Hasta en Alemania una persona como Joachim Fest pudo escribir Yo no. En el imperio de la vileza moral, al menos alguien mantuvo la decencia. Incluso en Alemania. No se me ocurre quién podría firmar un libro equiparable en Cataluña a propósito de esa basura llamada a ocupar un lugar de honor en la historia universal de la infamia, la inmersión lingüística obligatoria. Quizá el profesor Jesús Royo Arpón, los también profesores Caja y Robles, o el sabio Aracil, padre de la normalización lingüística y primer disidente de la causa al descubrir el Frankenstein que había ayudado a crear. Nadie más.

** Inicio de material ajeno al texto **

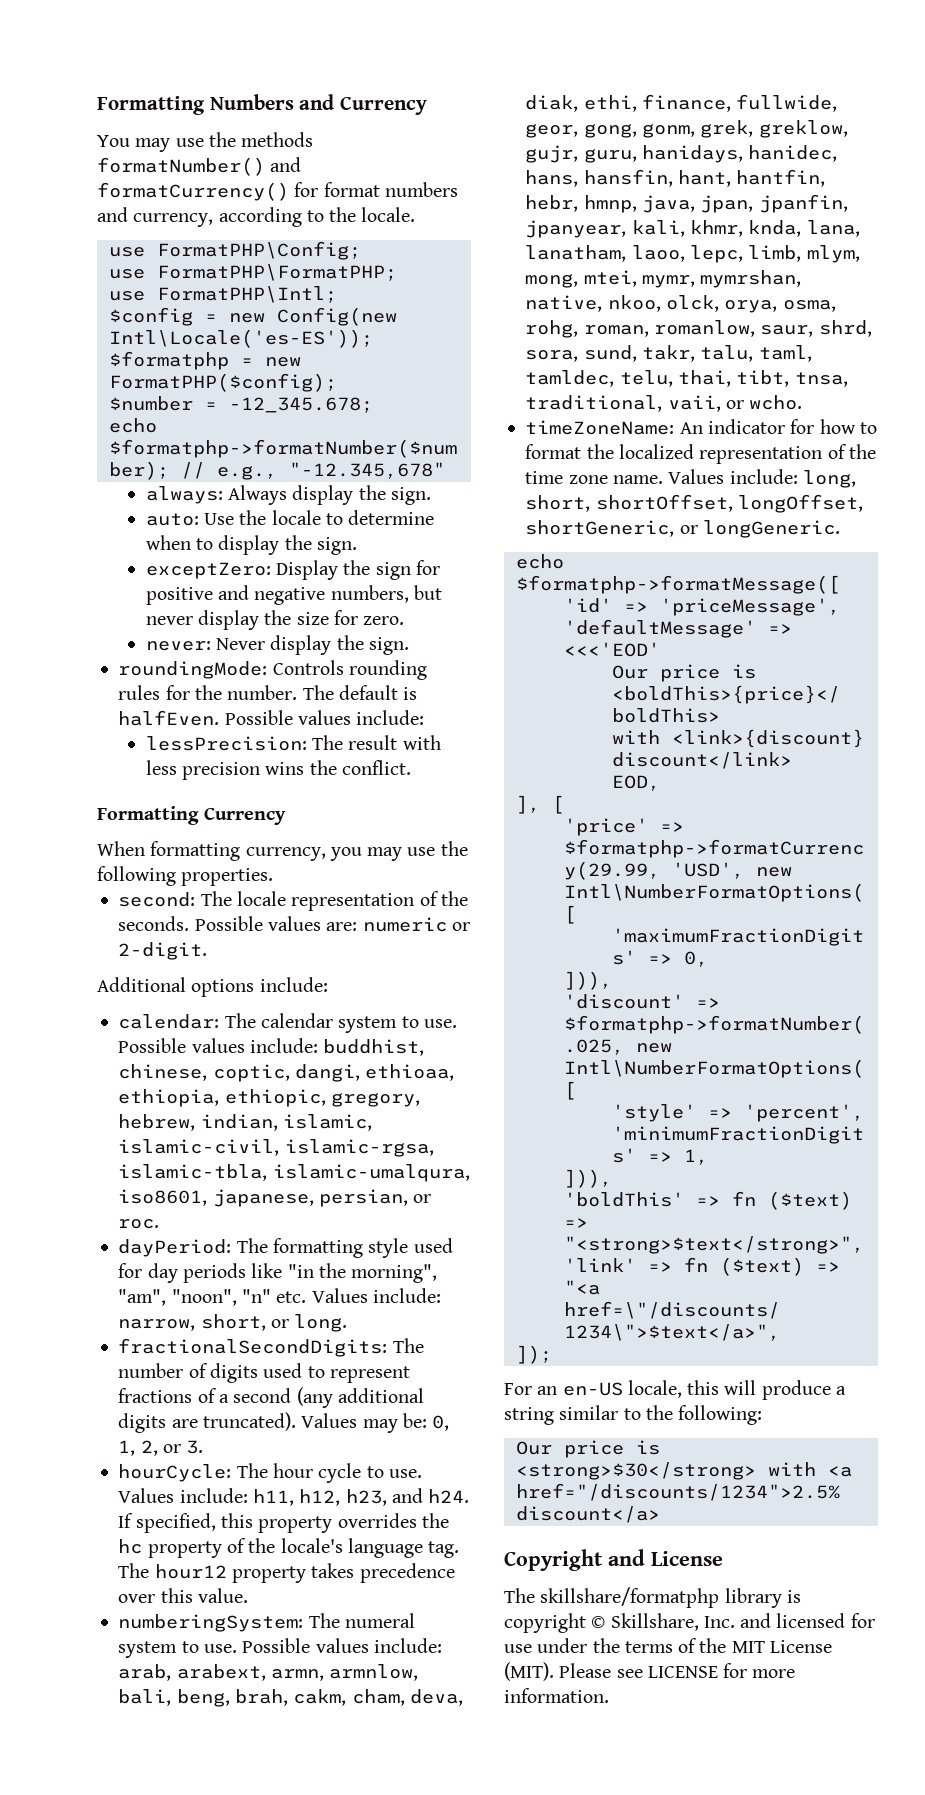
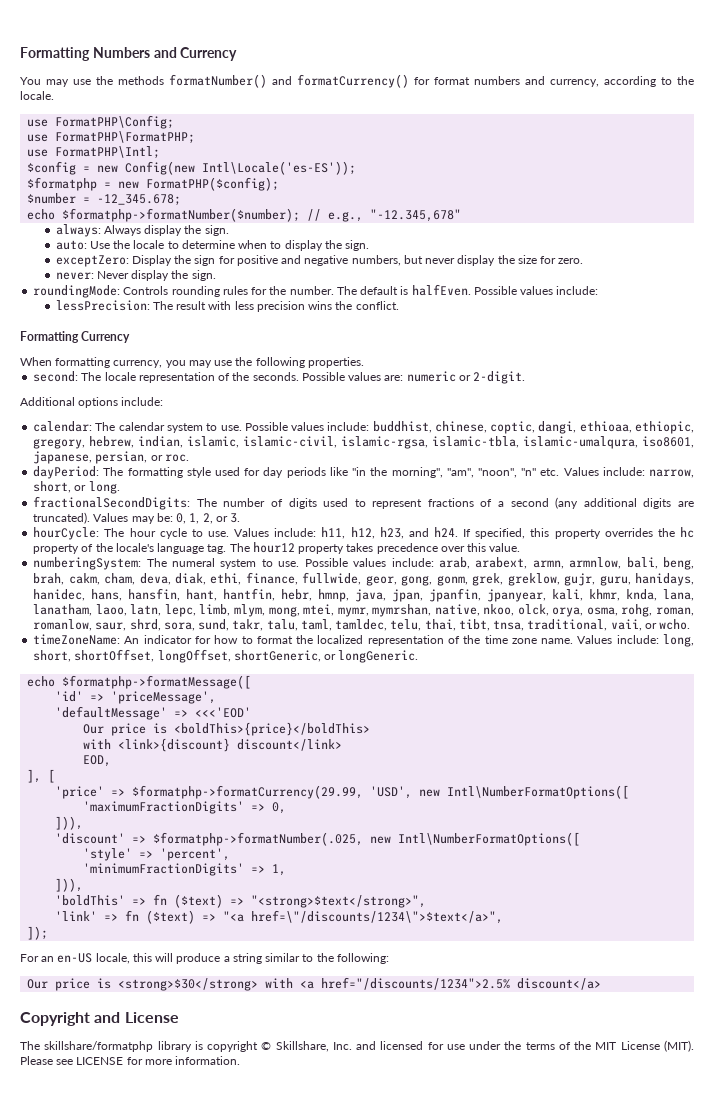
[118,1089,220,1107] ethiopia, -> (632, 427) none
(685, 253) none -> [130,604,162,616] latn,

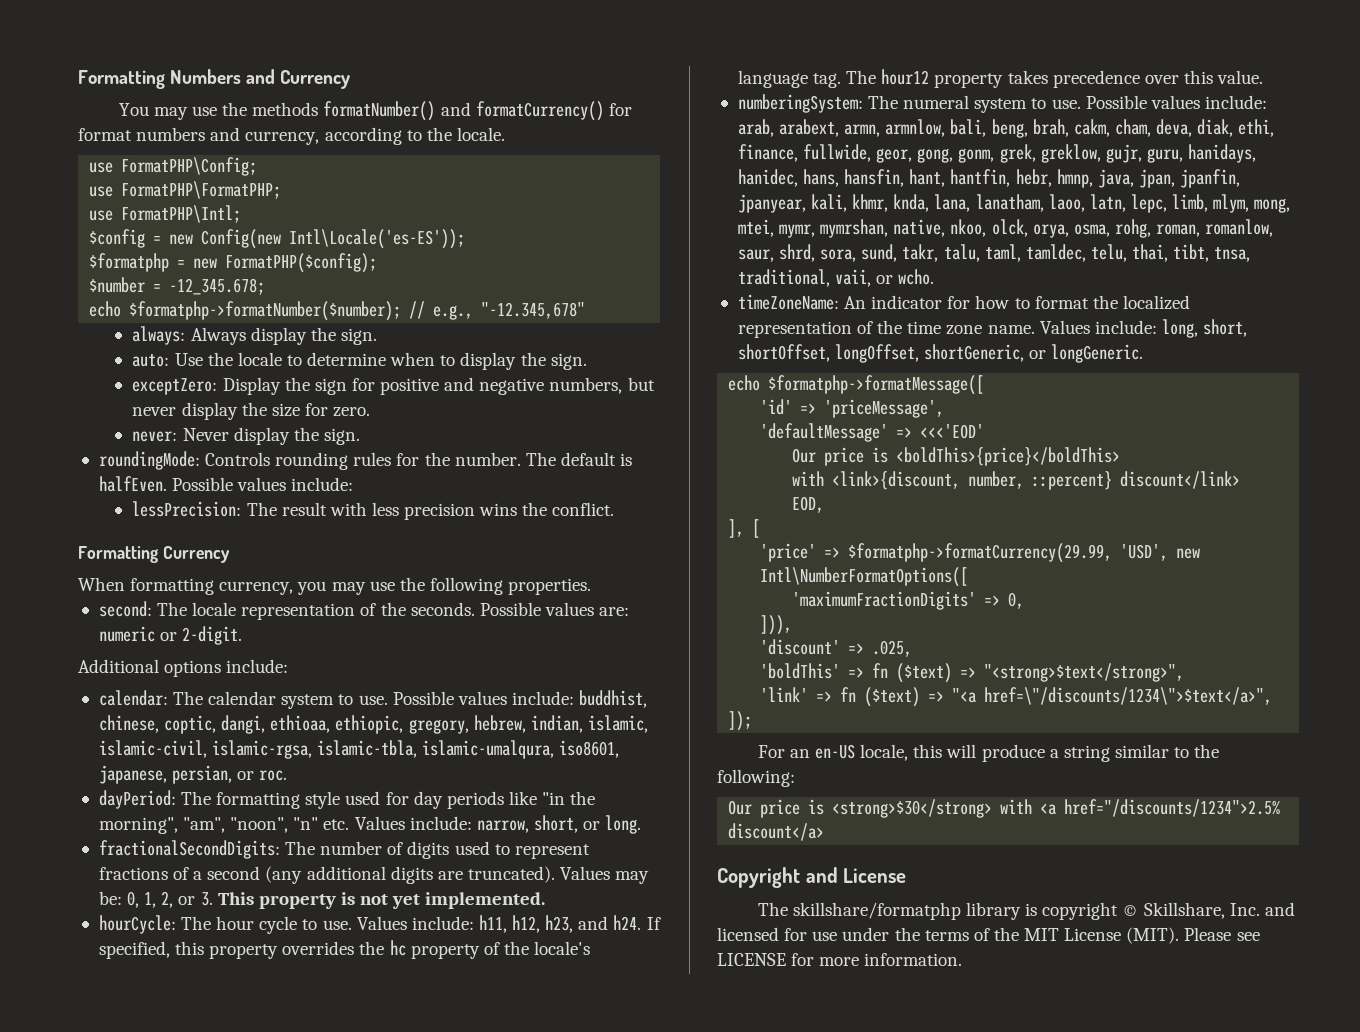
(241, 518) none -> [217,892,546,909] This property is not yet implemented.
[118,738,231,752] <link>{discount} -> [832,471,1113,490] <link>{discount, number, ::percent}
[153,832,581,846] [83,848,231,861] [83,863,287,876] [55,878,84,892] $formatphp->formatNumber(.025, new Intl\NumberFormatOptions([ // 'style' => 'percent', // 'minimumFractionDigits' => 1, // ])), -> [872,640,913,657] .025,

Porque también aquí tenemos a nuestros Günter Grass de andar por casa, discretos colaboracionistas durante los años de plomo del pujolismo, ahora reconvertidos en heroicos luchadores de la resistencia merced a un piadoso ejercicio de amnesia selectiva. Más de uno y más de dos. La inmersión forzosa, esa aberración pedagógica fruto de la mente enferma de un cura trabucaire, Joaquim Arenas. El camarada Arenas, fanático capellán comunista de cuya talla intelectual dan fe sus muy sesudos tratados en defensa de la catalanidad de Cristóbal Colón. Porque la inmersión nunca quiso ser un método para aprender el idioma. Bien al contrario, constituye la piedra roseta ideológica de los nacional-sociolingüistas. Y la gran cuestión para ellos no reside en difundir el catalán, sino en proscribir el castellano.
He ahí la almendra del nacionalismo lingüístico: extirpar el idioma común del territorio catalán. Convertirlo en una anomalía a extinguir cuanto antes mejor. Para eso se implantó la inmersión en su día. Y para eso se amotinarán ahora, nadie lo dude, contra el ministro Wert y su empeño por aplicar la sentencia del Tribunal Constitucional a cuenta de la lengua. Una sentencia, la del Estatut, que, entre otras cosas, reza:
Las Administraciones públicas (...) no pueden tener preferencia por ninguna de las dos lenguas oficiales. [Eso rompería el] equilibrio inexcusable entre dos lenguas igualmente oficiales y que, en ningún caso, deben tener un trato privilegiado (...) Solo los particulares (...) pueden preferir una u otra de ambas lenguas. Y hacerlo, además, en perfecta igualdad de condiciones (...), lo que excluye que (...) quienes prefieran el castellano hayan de pedirlo expresamente.
Porque no hace faltar cambiar ninguna ley: bastaría simplemente con aplicarlas.